#### SUPPLIED RECORDS
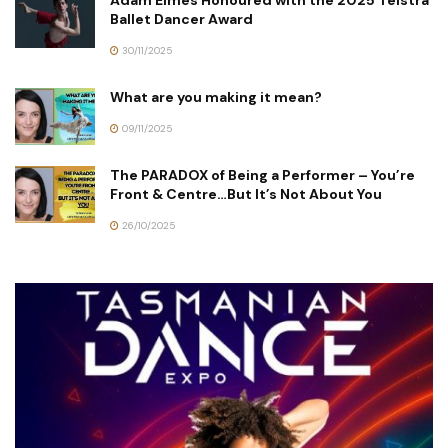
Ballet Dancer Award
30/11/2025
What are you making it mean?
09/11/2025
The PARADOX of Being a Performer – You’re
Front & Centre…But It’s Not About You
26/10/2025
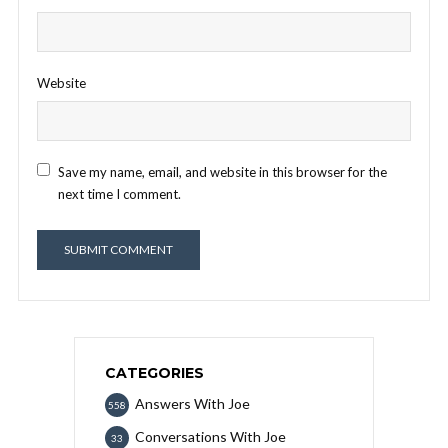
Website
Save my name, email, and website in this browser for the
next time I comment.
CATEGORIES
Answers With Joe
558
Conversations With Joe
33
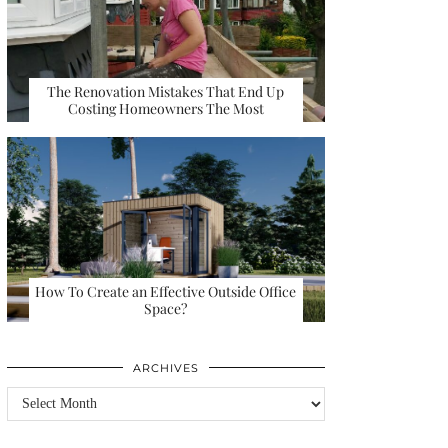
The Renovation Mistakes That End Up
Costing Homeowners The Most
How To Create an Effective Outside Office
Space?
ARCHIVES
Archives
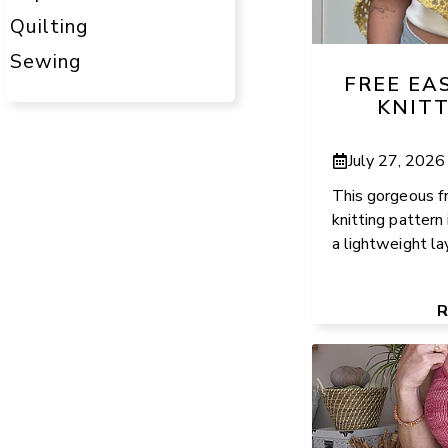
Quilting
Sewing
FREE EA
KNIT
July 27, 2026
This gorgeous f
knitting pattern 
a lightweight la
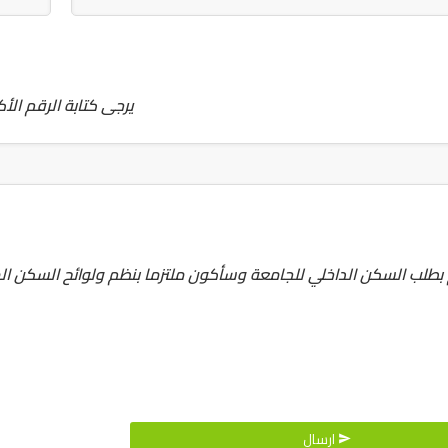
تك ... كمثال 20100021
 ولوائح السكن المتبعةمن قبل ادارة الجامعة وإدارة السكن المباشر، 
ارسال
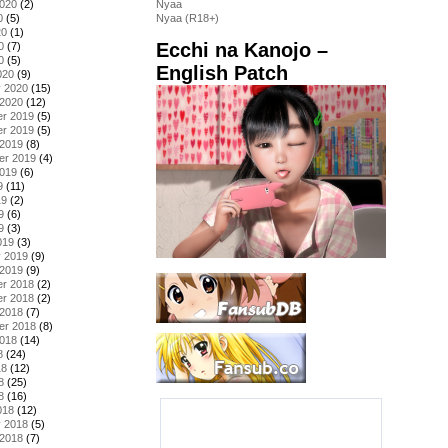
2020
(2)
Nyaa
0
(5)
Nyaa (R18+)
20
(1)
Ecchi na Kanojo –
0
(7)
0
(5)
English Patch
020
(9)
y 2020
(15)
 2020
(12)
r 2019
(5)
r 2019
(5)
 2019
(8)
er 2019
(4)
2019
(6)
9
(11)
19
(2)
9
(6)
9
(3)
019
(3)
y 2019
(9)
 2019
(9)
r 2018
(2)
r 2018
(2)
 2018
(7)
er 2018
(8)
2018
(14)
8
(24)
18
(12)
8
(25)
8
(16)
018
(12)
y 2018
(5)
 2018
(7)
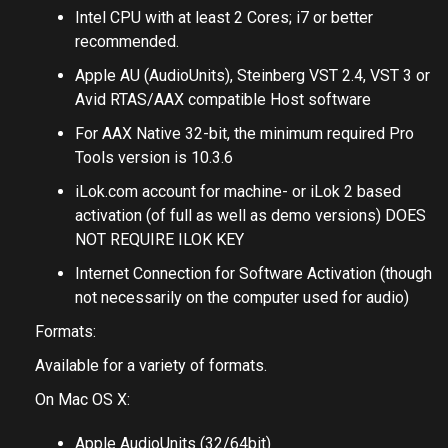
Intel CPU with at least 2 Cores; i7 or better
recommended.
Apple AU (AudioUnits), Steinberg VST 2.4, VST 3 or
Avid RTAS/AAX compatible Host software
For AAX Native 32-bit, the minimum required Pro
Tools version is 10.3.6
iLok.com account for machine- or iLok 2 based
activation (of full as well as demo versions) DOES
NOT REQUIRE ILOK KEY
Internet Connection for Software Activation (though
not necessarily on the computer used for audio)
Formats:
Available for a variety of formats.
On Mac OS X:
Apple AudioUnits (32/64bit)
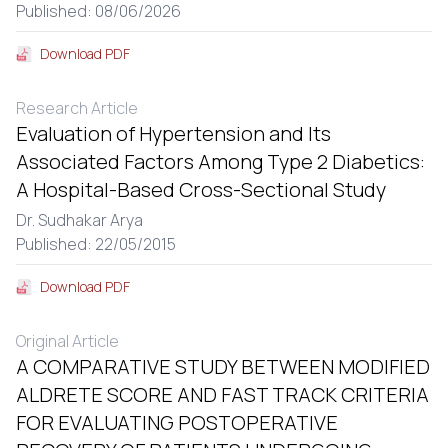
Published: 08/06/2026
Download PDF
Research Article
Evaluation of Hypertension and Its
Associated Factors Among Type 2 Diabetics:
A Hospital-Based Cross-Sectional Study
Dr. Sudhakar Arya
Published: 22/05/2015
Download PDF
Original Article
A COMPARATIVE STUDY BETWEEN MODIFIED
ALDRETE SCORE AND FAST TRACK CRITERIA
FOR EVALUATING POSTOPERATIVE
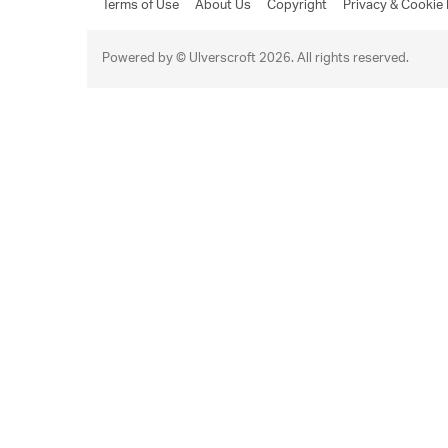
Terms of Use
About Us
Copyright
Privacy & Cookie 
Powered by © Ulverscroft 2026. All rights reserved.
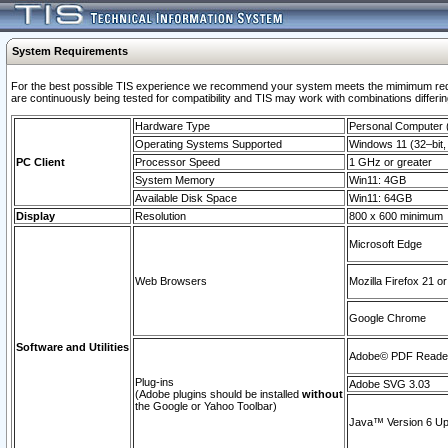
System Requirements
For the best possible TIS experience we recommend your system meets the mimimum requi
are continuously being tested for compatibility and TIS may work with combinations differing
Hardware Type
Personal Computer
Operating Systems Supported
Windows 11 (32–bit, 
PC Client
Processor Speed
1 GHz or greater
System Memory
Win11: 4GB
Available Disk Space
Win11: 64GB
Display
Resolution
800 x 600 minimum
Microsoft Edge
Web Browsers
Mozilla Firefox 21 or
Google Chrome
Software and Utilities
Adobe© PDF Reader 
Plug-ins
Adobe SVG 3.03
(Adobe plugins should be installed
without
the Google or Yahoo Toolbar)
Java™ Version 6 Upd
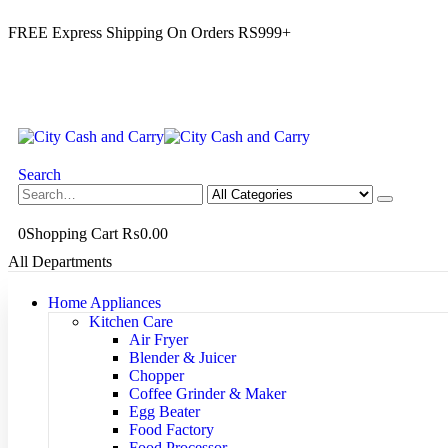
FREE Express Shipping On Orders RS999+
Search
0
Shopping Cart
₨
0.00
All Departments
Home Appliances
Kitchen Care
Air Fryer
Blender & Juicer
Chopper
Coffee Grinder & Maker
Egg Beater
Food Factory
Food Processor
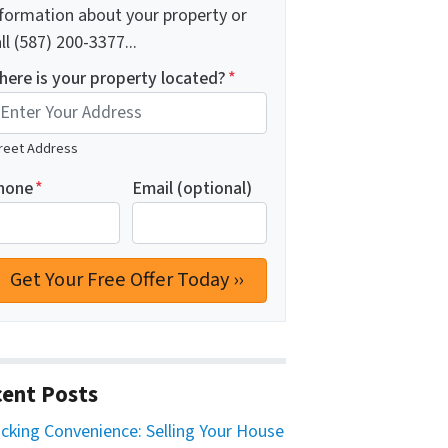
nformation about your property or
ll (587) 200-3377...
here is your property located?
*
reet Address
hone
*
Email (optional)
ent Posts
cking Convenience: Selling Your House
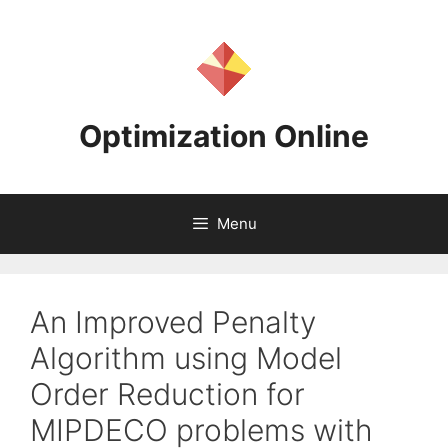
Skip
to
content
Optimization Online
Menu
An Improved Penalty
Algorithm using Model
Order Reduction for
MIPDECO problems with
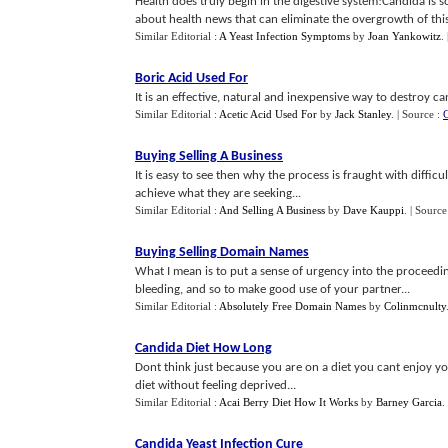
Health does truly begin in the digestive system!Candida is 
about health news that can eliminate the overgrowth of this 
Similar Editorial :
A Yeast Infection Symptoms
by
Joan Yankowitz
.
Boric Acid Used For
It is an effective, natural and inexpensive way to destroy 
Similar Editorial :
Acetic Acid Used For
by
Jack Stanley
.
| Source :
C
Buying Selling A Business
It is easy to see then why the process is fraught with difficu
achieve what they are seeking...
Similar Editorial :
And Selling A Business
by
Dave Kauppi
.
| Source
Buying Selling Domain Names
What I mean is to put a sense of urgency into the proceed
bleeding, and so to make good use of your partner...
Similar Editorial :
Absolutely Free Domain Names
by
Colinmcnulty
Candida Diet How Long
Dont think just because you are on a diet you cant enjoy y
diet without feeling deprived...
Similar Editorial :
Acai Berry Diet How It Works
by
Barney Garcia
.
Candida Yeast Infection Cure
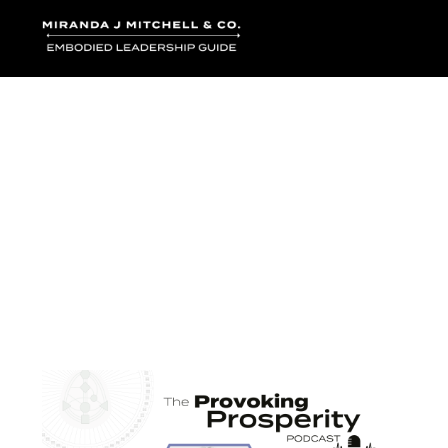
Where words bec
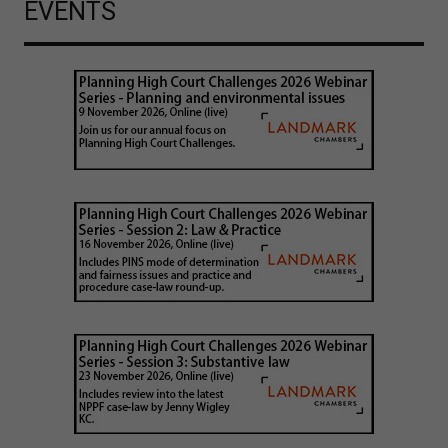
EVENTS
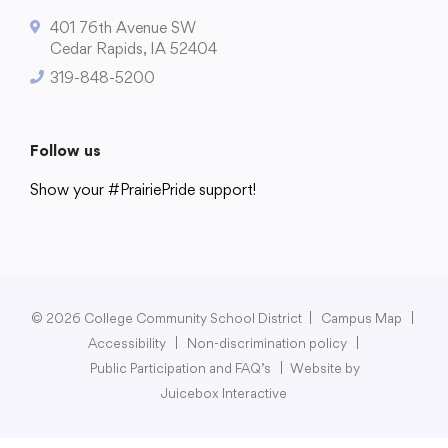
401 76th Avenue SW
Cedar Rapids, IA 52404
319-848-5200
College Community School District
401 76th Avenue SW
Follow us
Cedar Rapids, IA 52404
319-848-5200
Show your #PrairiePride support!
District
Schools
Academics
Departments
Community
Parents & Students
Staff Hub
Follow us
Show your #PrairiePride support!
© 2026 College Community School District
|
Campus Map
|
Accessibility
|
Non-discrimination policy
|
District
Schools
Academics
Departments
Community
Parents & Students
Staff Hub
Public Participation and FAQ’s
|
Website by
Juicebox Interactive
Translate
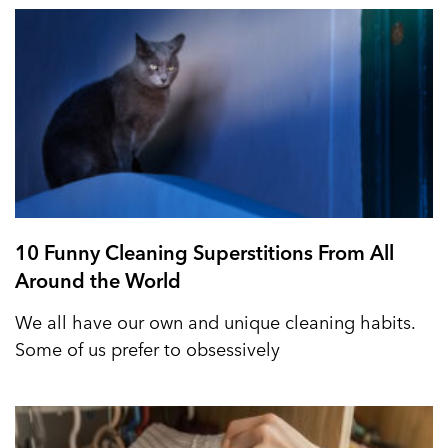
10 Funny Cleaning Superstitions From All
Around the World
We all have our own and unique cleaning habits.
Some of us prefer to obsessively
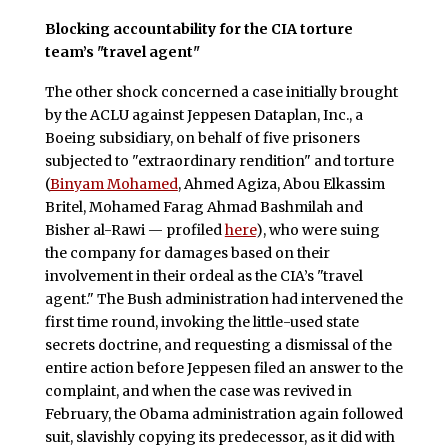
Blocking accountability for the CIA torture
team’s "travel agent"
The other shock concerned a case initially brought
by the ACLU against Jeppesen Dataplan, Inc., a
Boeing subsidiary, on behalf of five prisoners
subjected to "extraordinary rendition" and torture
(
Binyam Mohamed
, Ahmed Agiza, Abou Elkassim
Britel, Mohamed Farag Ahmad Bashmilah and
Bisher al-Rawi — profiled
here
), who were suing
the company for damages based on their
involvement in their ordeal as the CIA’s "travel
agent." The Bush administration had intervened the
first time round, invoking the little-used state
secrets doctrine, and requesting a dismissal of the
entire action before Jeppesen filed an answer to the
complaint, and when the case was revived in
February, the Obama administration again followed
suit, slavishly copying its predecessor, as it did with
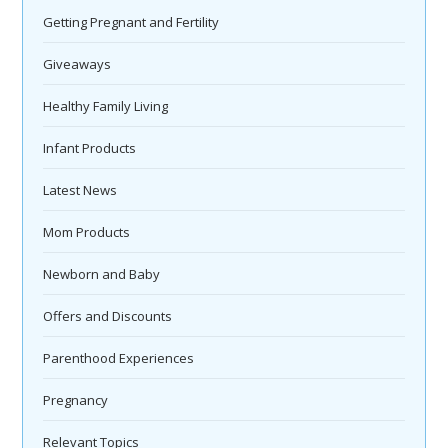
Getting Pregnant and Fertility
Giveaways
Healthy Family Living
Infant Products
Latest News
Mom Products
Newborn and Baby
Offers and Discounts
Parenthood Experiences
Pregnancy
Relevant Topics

#### EXERCISE
Everything in the records is to be repeated verbatim except the pictures.

#### EXPECTED ANSWER
Ballet Dancer Award
30/11/2025
What are you making it mean?
09/11/2025
The PARADOX of Being a Performer – You’re
Front & Centre…But It’s Not About You
26/10/2025
Website
Save my name, email, and website in this browser for the
next time I comment.
CATEGORIES
Answers With Joe
558
Conversations With Joe
33
The Renovation Mistakes That End Up
Costing Homeowners The Most
How To Create an Effective Outside Office
Space?
ARCHIVES
Archives
Quilting
Sewing
FREE EA
KNIT
July 27, 2026
This gorgeous f
knitting pattern 
a lightweight la
تك ... كمثال 20100021
 ولوائح السكن المتبعةمن قبل ادارة الجامعة وإدارة السكن المباشر، 
ارسال
2020
(2)
Nyaa
0
(5)
Nyaa (R18+)
20
(1)
Ecchi na Kanojo –
0
(7)
0
(5)
English Patch
020
(9)
y 2020
(15)
 2020
(12)
r 2019
(5)
r 2019
(5)
 2019
(8)
er 2019
(4)
2019
(6)
9
(11)
19
(2)
9
(6)
9
(3)
019
(3)
y 2019
(9)
 2019
(9)
r 2018
(2)
r 2018
(2)
 2018
(7)
er 2018
(8)
2018
(14)
8
(24)
18
(12)
8
(25)
8
(16)
018
(12)
y 2018
(5)
 2018
(7)
Intel CPU with at least 2 Cores; i7 or better
recommended.
Apple AU (AudioUnits), Steinberg VST 2.4, VST 3 or
Avid RTAS/AAX compatible Host software
For AAX Native 32-bit, the minimum required Pro
Tools version is 10.3.6
iLok.com account for machine- or iLok 2 based
activation (of full as well as demo versions) DOES
NOT REQUIRE ILOK KEY
Internet Connection for Software Activation (though
not necessarily on the computer used for audio)
Formats:
Available for a variety of formats.
On Mac OS X:
Apple AudioUnits (32/64bit)
Published: 08/06/2026
Download PDF
Research Article
Evaluation of Hypertension and Its
Associated Factors Among Type 2 Diabetics:
A Hospital-Based Cross-Sectional Study
Dr. Sudhakar Arya
Published: 22/05/2015
Download PDF
Original Article
A COMPARATIVE STUDY BETWEEN MODIFIED
ALDRETE SCORE AND FAST TRACK CRITERIA
FOR EVALUATING POSTOPERATIVE
Terms of Use
About Us
Copyright
Privacy & Cookie 
Powered by © Ulverscroft 2026. All rights reserved.
System Requirements
For the best possible TIS experience we recommend your system meets the mimimum requi
are continuously being tested for compatibility and TIS may work with combinations differing
Hardware Type
Personal Computer
Operating Systems Supported
Windows 11 (32–bit, 
PC Client
Processor Speed
1 GHz or greater
System Memory
Win11: 4GB
Available Disk Space
Win11: 64GB
Display
Resolution
800 x 600 minimum
Microsoft Edge
Web Browsers
Mozilla Firefox 21 or
Google Chrome
Software and Utilities
Adobe© PDF Reader 
Plug-ins
Adobe SVG 3.03
(Adobe plugins should be installed
without
the Google or Yahoo Toolbar)
Java™ Version 6 Upd
FREE Express Shipping On Orders RS999+
Search
0
Shopping Cart
₨
0.00
All Departments
Home Appliances
Kitchen Care
Air Fryer
Blender & Juicer
Chopper
Coffee Grinder & Maker
Egg Beater
Food Factory
Food Processor
nformation about your property or
ll (587) 200-3377...
here is your property located?
*
reet Address
hone
*
Email (optional)
ent Posts
cking Convenience: Selling Your House
Skip
to
content
Optimization Online
Menu
An Improved Penalty
Algorithm using Model
Order Reduction for
MIPDECO problems with
Health does truly begin in the digestive system!Candida is 
about health news that can eliminate the overgrowth of this 
Similar Editorial :
A Yeast Infection Symptoms
by
Joan Yankowitz
.
Boric Acid Used For
It is an effective, natural and inexpensive way to destroy 
Similar Editorial :
Acetic Acid Used For
by
Jack Stanley
.
| Source :
C
Buying Selling A Business
It is easy to see then why the process is fraught with difficu
achieve what they are seeking...
Similar Editorial :
And Selling A Business
by
Dave Kauppi
.
| Source
Buying Selling Domain Names
What I mean is to put a sense of urgency into the proceed
bleeding, and so to make good use of your partner...
Similar Editorial :
Absolutely Free Domain Names
by
Colinmcnulty
Candida Diet How Long
Dont think just because you are on a diet you cant enjoy y
diet without feeling deprived...
Similar Editorial :
Acai Berry Diet How It Works
by
Barney Garcia
.
Candida Yeast Infection Cure
Where words bec
EVENTS
401 76th Avenue SW
Cedar Rapids, IA 52404
319-848-5200
College Community School District
401 76th Avenue SW
Follow us
Cedar Rapids, IA 52404
319-848-5200
Show your #PrairiePride support!
District
Schools
Academics
Departments
Community
Parents & Students
Staff Hub
Follow us
Show your #PrairiePride support!
© 2026 College Community School District
|
Campus Map
|
Accessibility
|
Non-discrimination policy
|
District
Schools
Academics
Departments
Community
Parents & Students
Staff Hub
Public Participation and FAQ’s
|
Website by
Juicebox Interactive
Translate
10 Funny Cleaning Superstitions From All
Around the World
We all have our own and unique cleaning habits.
Some of us prefer to obsessively
Blocking accountability for the CIA torture
team’s "travel agent"
The other shock concerned a case initially brought
by the ACLU against Jeppesen Dataplan, Inc., a
Boeing subsidiary, on behalf of five prisoners
subjected to "extraordinary rendition" and torture
(
Binyam Mohamed
, Ahmed Agiza, Abou Elkassim
Britel, Mohamed Farag Ahmad Bashmilah and
Bisher al-Rawi — profiled
here
), who were suing
the company for damages based on their
involvement in their ordeal as the CIA’s "travel
agent." The Bush administration had intervened the
first time round, invoking the little-used state
secrets doctrine, and requesting a dismissal of the
entire action before Jeppesen filed an answer to the
complaint, and when the case was revived in
February, the Obama administration again followed
suit, slavishly copying its predecessor, as it did with
Getting Pregnant and Fertility
Giveaways
Healthy Family Living
Infant Products
Latest News
Mom Products
Newborn and Baby
Offers and Discounts
Parenthood Experiences
Pregnancy
Relevant Topics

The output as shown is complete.